**** Dataset records
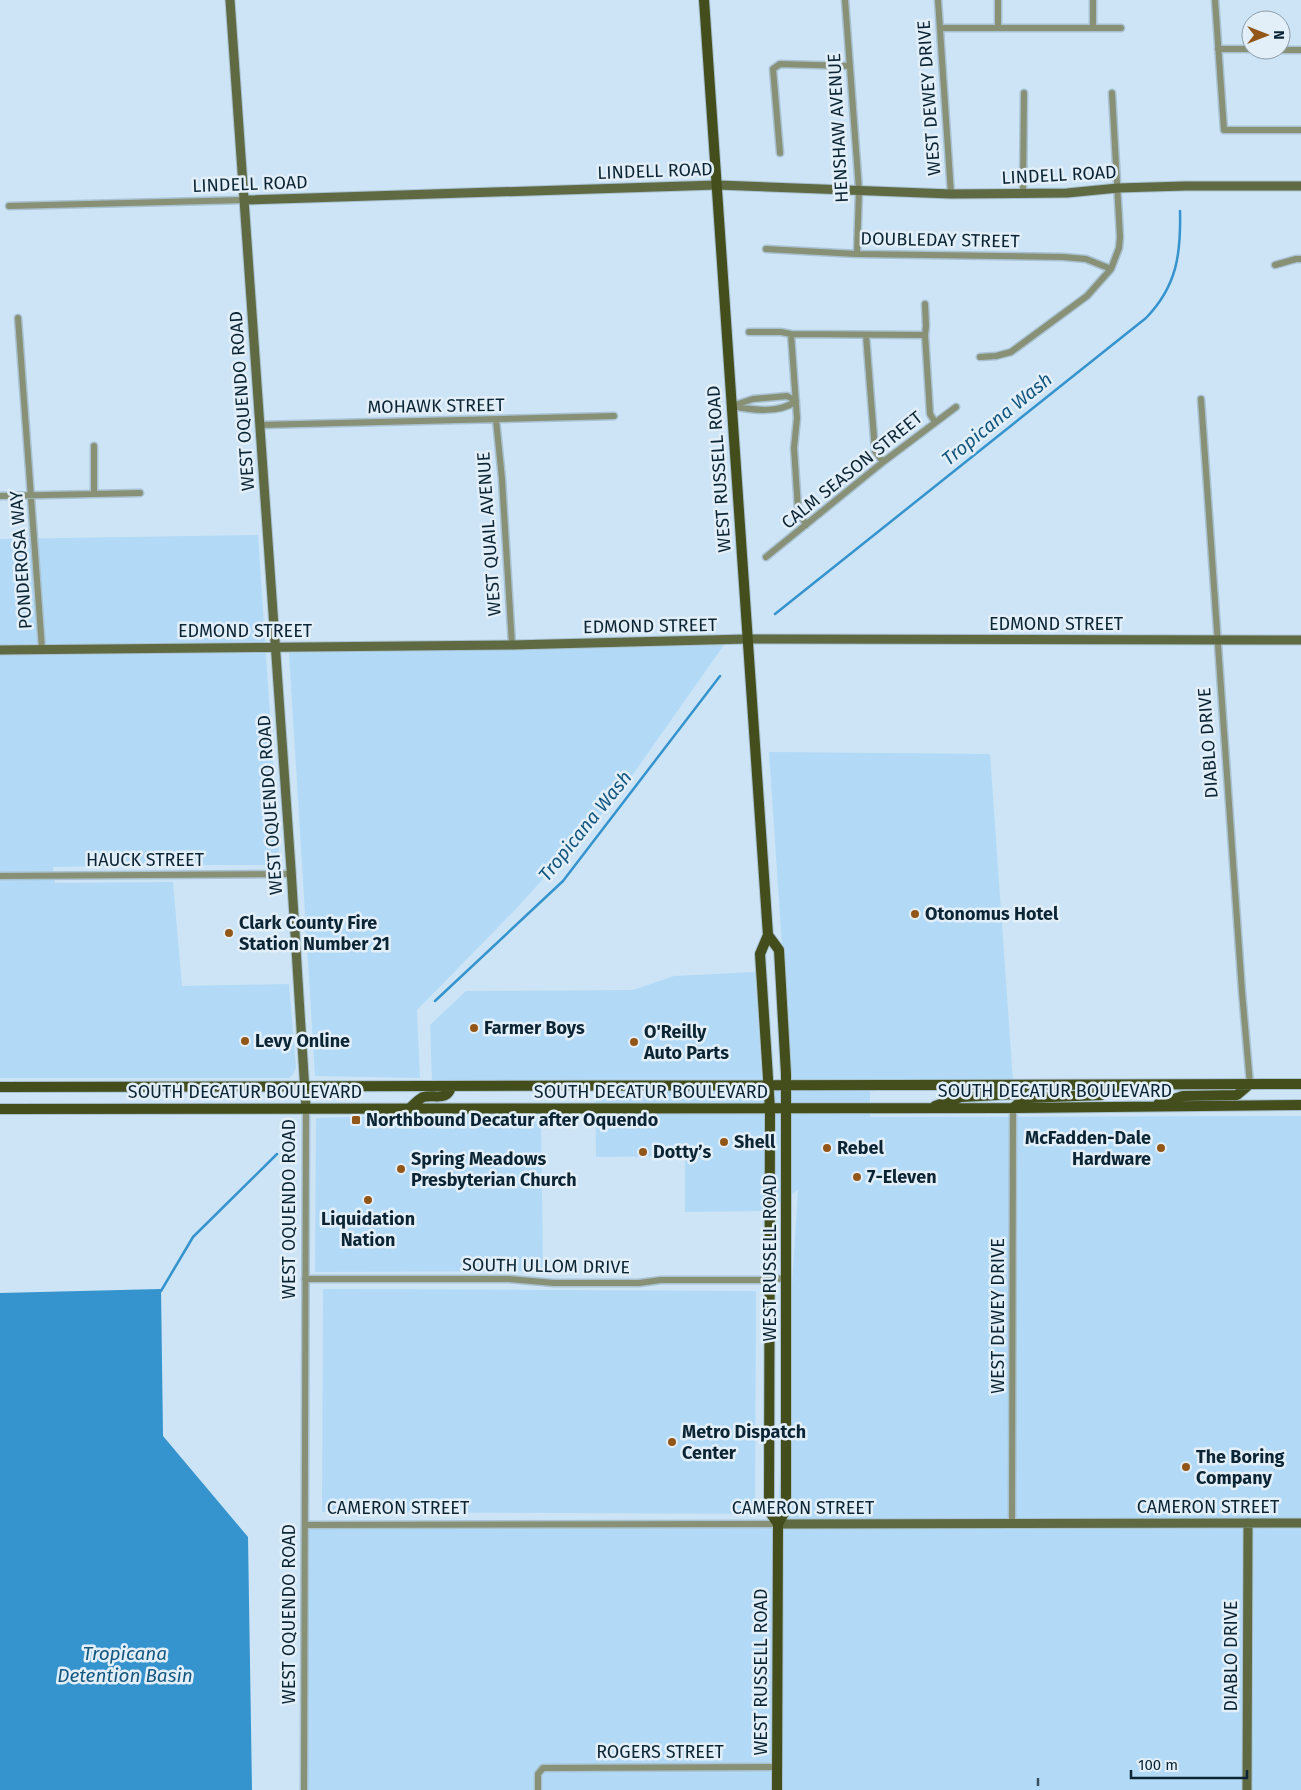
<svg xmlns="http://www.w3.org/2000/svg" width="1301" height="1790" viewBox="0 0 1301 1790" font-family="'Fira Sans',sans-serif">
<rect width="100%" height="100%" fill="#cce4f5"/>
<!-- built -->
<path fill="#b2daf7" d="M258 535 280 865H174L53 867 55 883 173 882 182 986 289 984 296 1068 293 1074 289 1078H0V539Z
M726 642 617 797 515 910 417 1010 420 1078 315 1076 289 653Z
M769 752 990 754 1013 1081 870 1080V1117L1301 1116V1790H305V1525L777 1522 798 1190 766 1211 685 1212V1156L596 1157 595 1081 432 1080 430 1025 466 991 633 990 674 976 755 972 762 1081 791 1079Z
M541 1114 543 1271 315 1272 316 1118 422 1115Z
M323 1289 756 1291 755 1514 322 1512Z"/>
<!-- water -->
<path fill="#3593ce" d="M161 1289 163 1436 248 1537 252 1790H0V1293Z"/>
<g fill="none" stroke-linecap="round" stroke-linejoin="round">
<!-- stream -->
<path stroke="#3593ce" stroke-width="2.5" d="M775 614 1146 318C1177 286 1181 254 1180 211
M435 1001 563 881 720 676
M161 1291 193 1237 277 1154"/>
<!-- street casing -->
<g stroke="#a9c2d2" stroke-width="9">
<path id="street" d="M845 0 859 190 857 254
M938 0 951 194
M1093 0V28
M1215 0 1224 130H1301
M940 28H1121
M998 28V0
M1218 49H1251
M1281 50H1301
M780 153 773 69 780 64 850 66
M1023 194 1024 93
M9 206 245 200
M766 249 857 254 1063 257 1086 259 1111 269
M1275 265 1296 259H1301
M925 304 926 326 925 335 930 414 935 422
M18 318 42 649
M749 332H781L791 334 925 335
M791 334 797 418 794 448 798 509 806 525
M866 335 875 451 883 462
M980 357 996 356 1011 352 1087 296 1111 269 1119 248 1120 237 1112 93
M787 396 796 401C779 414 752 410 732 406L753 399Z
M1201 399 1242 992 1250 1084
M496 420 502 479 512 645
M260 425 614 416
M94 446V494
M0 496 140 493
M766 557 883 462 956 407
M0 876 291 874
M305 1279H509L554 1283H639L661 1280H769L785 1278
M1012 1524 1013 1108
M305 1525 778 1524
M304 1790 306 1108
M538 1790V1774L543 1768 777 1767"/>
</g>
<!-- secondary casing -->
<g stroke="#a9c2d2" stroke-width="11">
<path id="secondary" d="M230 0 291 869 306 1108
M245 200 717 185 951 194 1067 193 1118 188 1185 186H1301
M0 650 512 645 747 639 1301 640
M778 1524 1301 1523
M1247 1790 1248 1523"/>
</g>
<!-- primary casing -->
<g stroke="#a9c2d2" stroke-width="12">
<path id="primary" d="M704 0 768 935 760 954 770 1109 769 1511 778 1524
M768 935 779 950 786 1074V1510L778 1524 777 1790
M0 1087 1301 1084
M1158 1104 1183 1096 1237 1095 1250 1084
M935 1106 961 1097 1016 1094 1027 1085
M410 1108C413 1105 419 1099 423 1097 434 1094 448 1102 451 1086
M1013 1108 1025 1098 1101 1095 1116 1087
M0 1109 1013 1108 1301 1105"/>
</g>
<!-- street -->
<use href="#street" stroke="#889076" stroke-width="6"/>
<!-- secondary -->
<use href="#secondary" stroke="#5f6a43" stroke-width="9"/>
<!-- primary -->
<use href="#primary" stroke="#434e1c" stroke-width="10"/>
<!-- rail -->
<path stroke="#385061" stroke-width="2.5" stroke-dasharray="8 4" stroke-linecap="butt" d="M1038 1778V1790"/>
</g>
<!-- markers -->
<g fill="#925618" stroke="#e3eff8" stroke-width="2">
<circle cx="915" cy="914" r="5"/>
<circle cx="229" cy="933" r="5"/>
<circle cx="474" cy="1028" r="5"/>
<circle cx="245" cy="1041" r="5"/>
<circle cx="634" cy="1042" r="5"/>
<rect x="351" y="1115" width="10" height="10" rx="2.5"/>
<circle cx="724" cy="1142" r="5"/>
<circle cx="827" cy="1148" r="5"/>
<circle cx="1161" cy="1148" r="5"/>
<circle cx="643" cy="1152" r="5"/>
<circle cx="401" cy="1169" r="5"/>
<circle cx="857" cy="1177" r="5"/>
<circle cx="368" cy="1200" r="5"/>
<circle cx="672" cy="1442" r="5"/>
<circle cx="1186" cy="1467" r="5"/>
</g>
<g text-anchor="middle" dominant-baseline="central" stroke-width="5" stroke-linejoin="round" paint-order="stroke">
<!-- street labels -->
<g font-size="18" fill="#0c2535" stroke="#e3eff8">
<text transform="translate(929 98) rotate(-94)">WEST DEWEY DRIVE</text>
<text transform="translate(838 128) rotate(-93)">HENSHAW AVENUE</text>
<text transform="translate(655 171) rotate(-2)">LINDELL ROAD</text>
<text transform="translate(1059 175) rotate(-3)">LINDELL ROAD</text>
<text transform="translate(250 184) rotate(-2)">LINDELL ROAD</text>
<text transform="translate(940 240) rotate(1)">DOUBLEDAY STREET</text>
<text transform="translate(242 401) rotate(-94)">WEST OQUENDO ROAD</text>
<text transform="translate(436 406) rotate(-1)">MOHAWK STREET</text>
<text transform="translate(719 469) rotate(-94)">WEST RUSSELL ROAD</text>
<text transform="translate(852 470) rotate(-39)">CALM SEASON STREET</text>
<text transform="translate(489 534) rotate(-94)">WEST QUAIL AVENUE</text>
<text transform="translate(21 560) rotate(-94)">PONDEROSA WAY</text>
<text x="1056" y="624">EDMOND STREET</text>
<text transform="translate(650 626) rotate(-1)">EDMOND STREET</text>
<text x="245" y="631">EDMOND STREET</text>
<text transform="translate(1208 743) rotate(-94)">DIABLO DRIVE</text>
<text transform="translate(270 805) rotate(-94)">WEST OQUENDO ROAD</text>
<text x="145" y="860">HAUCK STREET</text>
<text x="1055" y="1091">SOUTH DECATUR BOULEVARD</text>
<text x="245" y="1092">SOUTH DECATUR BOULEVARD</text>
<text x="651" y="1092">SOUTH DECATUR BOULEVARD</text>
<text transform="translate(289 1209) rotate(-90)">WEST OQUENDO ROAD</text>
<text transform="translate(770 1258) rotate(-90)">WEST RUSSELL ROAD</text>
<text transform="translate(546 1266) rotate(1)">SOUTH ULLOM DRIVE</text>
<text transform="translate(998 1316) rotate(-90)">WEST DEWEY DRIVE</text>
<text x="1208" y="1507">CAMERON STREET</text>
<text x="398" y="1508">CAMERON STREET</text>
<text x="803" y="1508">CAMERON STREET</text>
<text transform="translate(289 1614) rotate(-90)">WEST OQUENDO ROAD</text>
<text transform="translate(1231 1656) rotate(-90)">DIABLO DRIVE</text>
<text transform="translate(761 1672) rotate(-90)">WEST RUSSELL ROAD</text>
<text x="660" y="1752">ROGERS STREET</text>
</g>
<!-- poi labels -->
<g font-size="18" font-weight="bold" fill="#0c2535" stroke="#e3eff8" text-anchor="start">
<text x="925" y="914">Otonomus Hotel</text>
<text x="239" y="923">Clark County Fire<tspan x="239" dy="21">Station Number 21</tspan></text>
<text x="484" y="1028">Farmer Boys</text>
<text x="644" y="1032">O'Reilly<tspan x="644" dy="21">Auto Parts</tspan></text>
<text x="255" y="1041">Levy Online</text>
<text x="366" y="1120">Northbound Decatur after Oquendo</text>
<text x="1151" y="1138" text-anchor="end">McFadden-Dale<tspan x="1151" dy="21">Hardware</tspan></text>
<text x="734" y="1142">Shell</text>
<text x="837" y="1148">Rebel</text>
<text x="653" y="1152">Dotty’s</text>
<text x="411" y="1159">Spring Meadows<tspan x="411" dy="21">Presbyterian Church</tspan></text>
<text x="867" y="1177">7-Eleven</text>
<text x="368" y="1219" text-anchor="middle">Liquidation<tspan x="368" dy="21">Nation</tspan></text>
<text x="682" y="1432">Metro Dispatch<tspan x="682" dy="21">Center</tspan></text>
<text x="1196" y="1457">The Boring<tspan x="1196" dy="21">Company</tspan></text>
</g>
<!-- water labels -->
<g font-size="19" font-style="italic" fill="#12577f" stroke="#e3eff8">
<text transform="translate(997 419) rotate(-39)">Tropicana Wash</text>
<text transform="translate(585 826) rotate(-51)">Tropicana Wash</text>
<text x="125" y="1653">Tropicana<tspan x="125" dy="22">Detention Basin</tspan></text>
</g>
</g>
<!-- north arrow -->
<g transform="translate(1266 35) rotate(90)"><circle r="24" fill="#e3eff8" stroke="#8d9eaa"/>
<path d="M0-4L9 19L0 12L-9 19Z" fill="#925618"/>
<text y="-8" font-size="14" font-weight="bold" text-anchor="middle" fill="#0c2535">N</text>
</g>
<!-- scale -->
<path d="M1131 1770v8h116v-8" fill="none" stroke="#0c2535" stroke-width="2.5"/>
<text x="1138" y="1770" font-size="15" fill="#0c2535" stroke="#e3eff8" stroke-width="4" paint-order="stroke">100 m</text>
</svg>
********
## Exercise
Every line above that carries the string "href" should be copied.

## Expected answer
<use href="#street" stroke="#889076" stroke-width="6"/>
<use href="#secondary" stroke="#5f6a43" stroke-width="9"/>
<use href="#primary" stroke="#434e1c" stroke-width="10"/>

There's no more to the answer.